Sólo de esta forma puede explicarse que ayer se pidieran y concedieran, en un auténtico derroche, hasta un total de cinco orejas que avalaron la barata y poco justificable salida a hombros de dos de los espadas anunciados. Aun así, conviene abstraerse de tal dispendio orejero para evaluar los verdaderos méritos de cada uno de los trasteos ejecutados a una, en general, más que manejable corrida de los dos hierros de Victoriano del Río. Y por eso hay que hablar, en primer lugar, de Ginés Marín, que fue el torero que marcó las diferencias.

Porque a pesar de sortear el lote menos lucido del encierro, el extremeño logró instrumentar los mejores muletazos de la tarde. Y no tanto los que le sacó a un tercero de poco celo, de una progresiva profundidad solo también con una cierta ligereza que le impidió redondear un trasteo que además no coronó bien con la espada, pero sí los que tuvo su faena al sexto.

Fue a ese último Victoriano, un larguísimo y cornalón ejemplar, al que Marín, a base de temple y aguante, alargó sus en principio sosas y renuentes embestidas para cuajarle varias series de naturales de buen trazo, justo hasta que el animal empezó a salirse de la pelea. En ese tramo corto e intenso se concentraron los mejores momentos de su actuación, y de la corrida, antes de que rematara el trabajo con varias manoletinas mirando al tendido y una estocada fulminante, cuya defectuosa colocación no fue óbice para que se le concediera el excesivo premio de dos orejas. Claro que, ateniéndonos al nada exigente criterio con que se dieron las tres anteriores, al menos la presidenta aplicó algo de justicia, en tanto que la primera se la había otorgado muy alegremente a Sebastián Castella por una faena mecánica y sin intensidad alguna ante el noble y dúctil primero de la tarde.

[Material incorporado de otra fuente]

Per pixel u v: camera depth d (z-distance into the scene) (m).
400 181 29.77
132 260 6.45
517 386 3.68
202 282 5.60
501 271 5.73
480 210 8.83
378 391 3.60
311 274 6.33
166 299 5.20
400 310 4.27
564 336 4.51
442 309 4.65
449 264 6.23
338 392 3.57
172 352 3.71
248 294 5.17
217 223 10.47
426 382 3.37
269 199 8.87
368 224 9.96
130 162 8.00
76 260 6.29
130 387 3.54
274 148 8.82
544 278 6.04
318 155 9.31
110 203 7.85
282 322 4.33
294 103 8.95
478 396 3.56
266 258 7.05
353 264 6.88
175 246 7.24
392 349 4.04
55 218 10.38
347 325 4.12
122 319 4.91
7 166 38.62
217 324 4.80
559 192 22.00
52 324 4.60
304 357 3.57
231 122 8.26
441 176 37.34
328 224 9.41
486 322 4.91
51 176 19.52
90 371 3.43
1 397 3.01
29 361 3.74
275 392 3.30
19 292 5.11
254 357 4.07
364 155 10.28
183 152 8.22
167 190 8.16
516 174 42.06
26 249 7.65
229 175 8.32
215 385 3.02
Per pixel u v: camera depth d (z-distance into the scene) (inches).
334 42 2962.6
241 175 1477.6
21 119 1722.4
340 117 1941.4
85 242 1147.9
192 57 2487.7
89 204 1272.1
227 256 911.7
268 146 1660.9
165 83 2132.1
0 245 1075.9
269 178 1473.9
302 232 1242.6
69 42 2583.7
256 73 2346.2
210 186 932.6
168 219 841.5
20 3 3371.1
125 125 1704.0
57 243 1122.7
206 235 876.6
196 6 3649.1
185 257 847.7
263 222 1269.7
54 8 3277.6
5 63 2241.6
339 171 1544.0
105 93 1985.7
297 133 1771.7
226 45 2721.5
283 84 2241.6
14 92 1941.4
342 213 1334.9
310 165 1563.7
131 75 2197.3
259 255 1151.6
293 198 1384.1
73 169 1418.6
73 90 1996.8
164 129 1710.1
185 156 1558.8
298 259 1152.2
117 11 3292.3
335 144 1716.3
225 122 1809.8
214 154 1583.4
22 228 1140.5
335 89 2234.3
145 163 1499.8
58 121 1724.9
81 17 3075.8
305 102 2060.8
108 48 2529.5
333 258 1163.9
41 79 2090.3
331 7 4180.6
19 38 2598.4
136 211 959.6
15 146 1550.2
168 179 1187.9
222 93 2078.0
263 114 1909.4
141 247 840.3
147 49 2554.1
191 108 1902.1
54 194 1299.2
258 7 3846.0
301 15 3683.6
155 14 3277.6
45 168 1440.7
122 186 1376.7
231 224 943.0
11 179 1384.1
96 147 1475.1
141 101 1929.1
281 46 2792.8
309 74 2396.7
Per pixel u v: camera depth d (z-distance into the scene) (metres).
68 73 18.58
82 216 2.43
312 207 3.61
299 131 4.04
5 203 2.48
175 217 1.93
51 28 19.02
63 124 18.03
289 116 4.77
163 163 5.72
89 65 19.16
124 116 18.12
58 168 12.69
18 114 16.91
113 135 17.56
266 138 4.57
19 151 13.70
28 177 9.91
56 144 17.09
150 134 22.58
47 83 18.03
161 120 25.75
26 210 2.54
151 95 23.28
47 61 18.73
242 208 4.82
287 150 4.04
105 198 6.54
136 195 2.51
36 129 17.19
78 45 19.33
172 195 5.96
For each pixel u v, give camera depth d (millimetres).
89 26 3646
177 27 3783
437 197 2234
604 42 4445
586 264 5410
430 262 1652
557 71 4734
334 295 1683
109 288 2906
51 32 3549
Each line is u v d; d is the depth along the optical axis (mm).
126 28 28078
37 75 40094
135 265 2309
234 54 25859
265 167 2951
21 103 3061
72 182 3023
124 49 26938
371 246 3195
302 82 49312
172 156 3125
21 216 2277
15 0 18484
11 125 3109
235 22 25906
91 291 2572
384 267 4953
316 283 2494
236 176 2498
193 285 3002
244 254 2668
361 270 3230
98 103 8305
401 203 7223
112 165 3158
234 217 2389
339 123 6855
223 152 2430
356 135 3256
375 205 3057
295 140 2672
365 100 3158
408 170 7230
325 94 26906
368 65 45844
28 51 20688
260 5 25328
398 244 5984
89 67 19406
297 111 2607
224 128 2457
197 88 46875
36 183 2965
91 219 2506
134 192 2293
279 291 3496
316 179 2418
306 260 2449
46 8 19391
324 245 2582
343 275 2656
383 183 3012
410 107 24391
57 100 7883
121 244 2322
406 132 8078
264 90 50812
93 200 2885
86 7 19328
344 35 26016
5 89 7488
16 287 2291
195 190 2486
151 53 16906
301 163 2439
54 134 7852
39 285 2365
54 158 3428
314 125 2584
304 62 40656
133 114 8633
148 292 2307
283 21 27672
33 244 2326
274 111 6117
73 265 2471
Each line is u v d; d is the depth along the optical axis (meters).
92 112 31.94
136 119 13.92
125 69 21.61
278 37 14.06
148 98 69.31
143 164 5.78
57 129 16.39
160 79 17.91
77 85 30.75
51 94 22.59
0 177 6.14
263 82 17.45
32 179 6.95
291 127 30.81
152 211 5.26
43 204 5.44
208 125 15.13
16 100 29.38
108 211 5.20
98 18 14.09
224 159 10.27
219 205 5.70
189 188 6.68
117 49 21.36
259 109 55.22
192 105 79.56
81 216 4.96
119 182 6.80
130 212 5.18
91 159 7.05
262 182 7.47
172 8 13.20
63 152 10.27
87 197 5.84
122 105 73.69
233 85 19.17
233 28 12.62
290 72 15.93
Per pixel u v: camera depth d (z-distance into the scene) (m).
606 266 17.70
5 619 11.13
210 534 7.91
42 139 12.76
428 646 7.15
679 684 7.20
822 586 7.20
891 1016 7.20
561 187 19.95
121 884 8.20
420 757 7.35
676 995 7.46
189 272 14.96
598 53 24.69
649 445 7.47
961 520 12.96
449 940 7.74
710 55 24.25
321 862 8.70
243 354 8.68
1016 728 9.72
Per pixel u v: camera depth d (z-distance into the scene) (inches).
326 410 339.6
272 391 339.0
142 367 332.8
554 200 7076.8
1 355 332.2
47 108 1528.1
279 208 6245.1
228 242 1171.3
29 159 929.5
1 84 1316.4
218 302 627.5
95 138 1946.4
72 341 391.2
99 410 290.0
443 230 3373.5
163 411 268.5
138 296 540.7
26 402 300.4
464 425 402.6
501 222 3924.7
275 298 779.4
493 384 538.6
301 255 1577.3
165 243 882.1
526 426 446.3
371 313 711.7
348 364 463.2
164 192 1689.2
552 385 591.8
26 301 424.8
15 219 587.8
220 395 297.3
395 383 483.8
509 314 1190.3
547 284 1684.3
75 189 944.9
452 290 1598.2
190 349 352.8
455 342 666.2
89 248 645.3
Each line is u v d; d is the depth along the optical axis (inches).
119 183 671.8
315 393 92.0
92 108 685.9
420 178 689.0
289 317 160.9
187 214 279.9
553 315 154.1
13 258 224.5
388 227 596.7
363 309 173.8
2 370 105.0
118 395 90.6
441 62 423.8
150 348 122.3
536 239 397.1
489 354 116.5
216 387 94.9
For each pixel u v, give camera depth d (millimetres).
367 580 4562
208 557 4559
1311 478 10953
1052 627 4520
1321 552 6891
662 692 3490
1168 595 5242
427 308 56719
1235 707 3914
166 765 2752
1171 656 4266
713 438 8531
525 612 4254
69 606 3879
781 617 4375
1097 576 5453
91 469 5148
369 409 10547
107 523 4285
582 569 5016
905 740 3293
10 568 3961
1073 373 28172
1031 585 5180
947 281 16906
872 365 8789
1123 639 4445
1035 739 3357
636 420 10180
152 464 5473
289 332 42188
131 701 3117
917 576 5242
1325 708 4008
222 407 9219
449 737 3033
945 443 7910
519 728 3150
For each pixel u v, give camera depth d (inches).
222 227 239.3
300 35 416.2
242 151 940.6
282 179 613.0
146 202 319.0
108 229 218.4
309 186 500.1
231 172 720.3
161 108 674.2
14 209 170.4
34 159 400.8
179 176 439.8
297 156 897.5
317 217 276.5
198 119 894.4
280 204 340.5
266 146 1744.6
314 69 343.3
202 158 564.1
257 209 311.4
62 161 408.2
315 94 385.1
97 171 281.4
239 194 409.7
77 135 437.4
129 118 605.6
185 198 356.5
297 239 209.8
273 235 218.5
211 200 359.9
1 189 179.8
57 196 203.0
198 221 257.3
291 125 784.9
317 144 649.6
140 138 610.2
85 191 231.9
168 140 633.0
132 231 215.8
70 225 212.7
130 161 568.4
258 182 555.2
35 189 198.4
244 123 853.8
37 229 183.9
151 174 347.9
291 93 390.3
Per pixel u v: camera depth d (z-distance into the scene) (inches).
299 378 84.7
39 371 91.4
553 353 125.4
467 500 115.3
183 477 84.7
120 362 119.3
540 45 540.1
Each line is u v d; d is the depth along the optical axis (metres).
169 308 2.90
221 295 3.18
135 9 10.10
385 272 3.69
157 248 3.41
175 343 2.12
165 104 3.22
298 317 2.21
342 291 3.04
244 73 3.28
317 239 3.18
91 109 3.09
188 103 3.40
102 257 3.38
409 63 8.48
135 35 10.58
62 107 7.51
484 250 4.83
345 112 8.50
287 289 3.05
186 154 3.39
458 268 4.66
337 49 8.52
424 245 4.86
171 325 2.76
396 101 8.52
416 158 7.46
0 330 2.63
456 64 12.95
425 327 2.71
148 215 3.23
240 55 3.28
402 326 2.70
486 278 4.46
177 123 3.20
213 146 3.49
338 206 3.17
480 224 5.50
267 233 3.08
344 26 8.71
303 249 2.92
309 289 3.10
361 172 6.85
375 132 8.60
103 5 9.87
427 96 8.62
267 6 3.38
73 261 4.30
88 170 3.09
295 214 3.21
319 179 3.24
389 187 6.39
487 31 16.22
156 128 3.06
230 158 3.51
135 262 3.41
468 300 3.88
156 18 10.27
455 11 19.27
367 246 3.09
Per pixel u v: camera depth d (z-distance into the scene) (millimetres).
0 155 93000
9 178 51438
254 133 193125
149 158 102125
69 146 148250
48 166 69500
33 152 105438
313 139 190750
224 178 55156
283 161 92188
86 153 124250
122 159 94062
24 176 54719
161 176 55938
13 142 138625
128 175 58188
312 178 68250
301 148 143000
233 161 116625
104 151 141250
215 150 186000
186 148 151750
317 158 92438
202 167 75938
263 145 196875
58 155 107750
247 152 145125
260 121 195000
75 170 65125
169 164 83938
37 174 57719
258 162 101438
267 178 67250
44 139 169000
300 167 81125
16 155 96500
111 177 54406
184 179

Del mismo modo, premió también con sobrada amabilidad en cada uno de sus turnos a López Simón: en el segundo toro, únicamente por el impacto que, tras un trasteo anodino, supuso para el público la aparatosa voltereta que sufrió el madrileño al entrar a matar; y en el quinto, aún con menos justificación, por un trabajo machacón y opaco a un astado insulso y de corto recorrido.

Tal y como estaban de frenéticos los pañuelos en Pamplona, si solo una de las seis intervenciones se quedó sin balance positivo en la estadística fue porque Castella pegó un auténtico petardo con la espada, impropio de un matador de su experiencia, después de muletear sin criterio reconocible al toro más desrazado del encierro.